ACTIVITY 1
List every actor named in the passage about the film Lost Boundaries.
ACTIVITY 2
Carry on the passage about the film Lost Boundaries from the point where it ends.

TEXT BLOCK
==============================

Lost Boundaries is a 1949 American film directed by Alfred L. Werker that stars Beatrice Pearson, Mel Ferrer (in his first starring role), and Susan Douglas Rubes. The film is based on William Lindsay White‘s book of the same title, a non-fiction account of Dr. Albert C. Johnston and his family who passed for white while living in New England in the 1930s and 1940s. The film won the 1949 Cannes Film Festival award for Best Screenplay.

Plot

In 1922, Scott Mason Carter (Mel Ferrer) graduates from Chase Medical School in Chicago and promptly marries Marcia (Beatrice Pearson). Both are light-skinned enough to be mistaken for whites. Scott has found an internship for himself, but his fellow graduate, the dark-skinned Jesse Pridham (Ray Saunders), wonders if he will have to work as a Pullman porter until there is an opening in a black hospital.

==============================

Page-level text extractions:
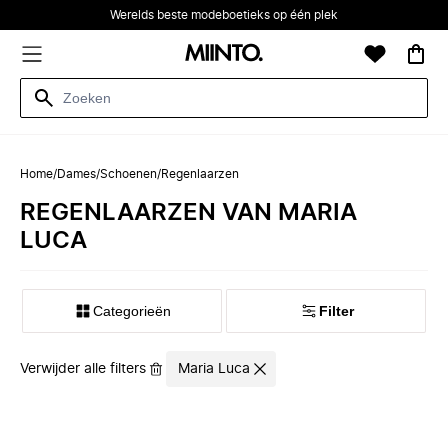
Werelds beste modeboetieks op één plek
Home
/
Dames
/
Schoenen
/
Regenlaarzen
REGENLAARZEN VAN MARIA
LUCA
Categorieën
Filter
Verwijder alle filters
Maria Luca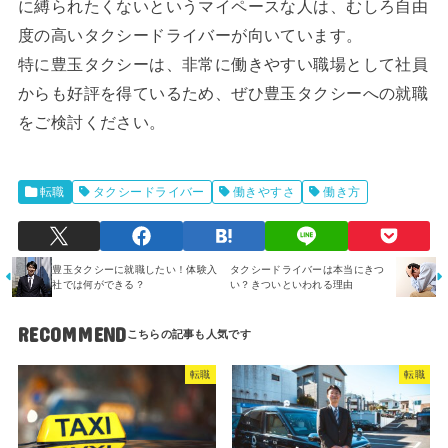
に縛られたくないというマイペースな人は、むしろ自由
度の高いタクシードライバーが向いています。
特に豊玉タクシーは、非常に働きやすい職場として社員
からも好評を得ているため、ぜひ豊玉タクシーへの就職
をご検討ください。
転職
タクシードライバー
働きやすさ
働き方
豊玉タクシーに就職したい！体験入
タクシードライバーは本当にきつ
社では何ができる？
い？きついといわれる理由
RECOMMEND
転職
転職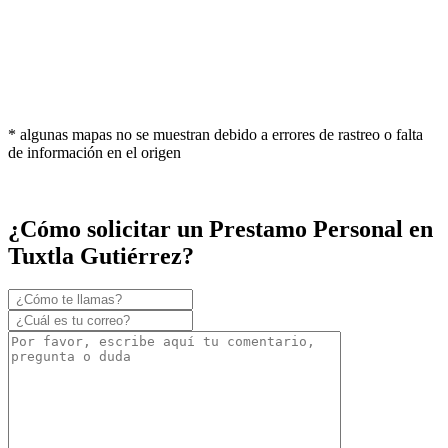
* algunas mapas no se muestran debido a errores de rastreo o falta
de información en el origen
¿Cómo solicitar un Prestamo Personal en
Tuxtla Gutiérrez?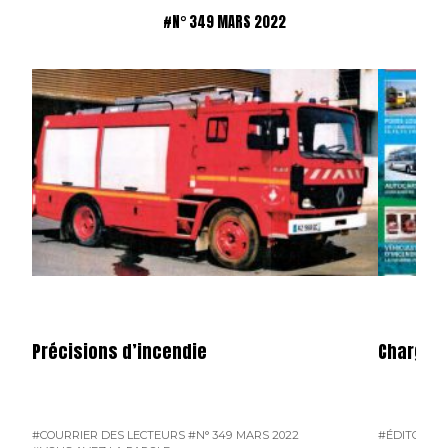
#N° 349 MARS 2022
Précisions d’incendie
Charge U
#COURRIER DES LECTEURS
#N° 349 MARS 2022
#ÉDITO
#N°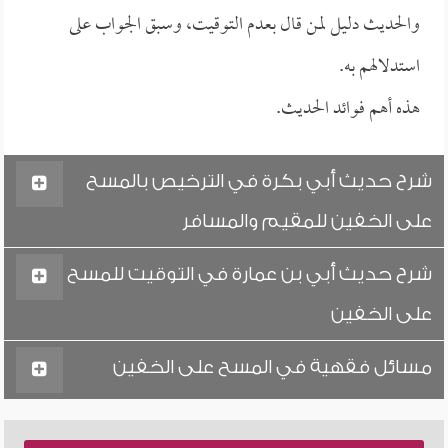
والحديث دليل لمن قال بعدم التوقيت، وسبق الجواب على
استدلالهم به.
هذه أهم فوائد الحديث.
شرح حديث أبي بكرة في الترخيص بالمسح
على الخفين للمقيم والمسافر
شرح حديث أبي بن عمارة في التوقيت للمسح
على الخفين
مسائل فقهية في المسح على الخفين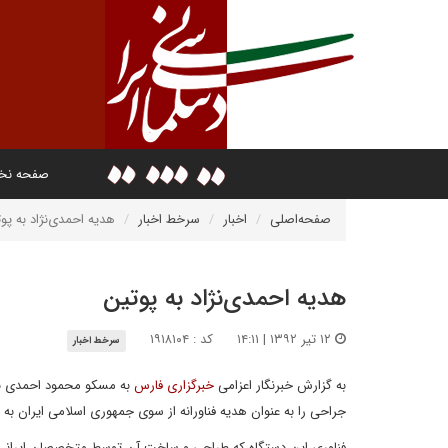
صفحه ن
صفحه‌اصلی
اخبار
سرخط اخبار
هدیه احمدی‌نژاد به پو
هدیه احمدی‌نژاد به پوتین
۱۲ تیر ۱۳۹۲ | ۱۴:۱۱
کد : ۱۹۱۸۱۰۴
سرخط اخبار
به گزارش خبرنگار اعزامی
خبرگزاری فارس
به مسکو محمود احمدی نژا
جراحی را به عنوان هدیه فناورانه از سوی جمهوری اسلامی ایران به 
فناوری این دستگاه که طراحی و ساخت آن توسط متخصصان ایرانی انج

==============================

YOUR RESPONSE 1
Beatrice Pearson, Mel Ferrer, Susan Douglas Rubes, Ray Saunders

YOUR RESPONSE 2
When Scott appears for work in Georgia, the black hospital director tells him that the board of directors has decided to give preference to Southern applicants and rescinds the job offer. Marcia insists her husband continue searching for another medical job. In the meantime, they live in Boston with Marcia’s parents, who have successfully been passing as white. Her father and some of their black friends suggest they do the same. Instead, Scott continues to apply as a Negro and is repeatedly rejected. Scott finally yields, quits his job making shoes, and masquerades as white for a one-year internship in Portsmouth, New Hampshire.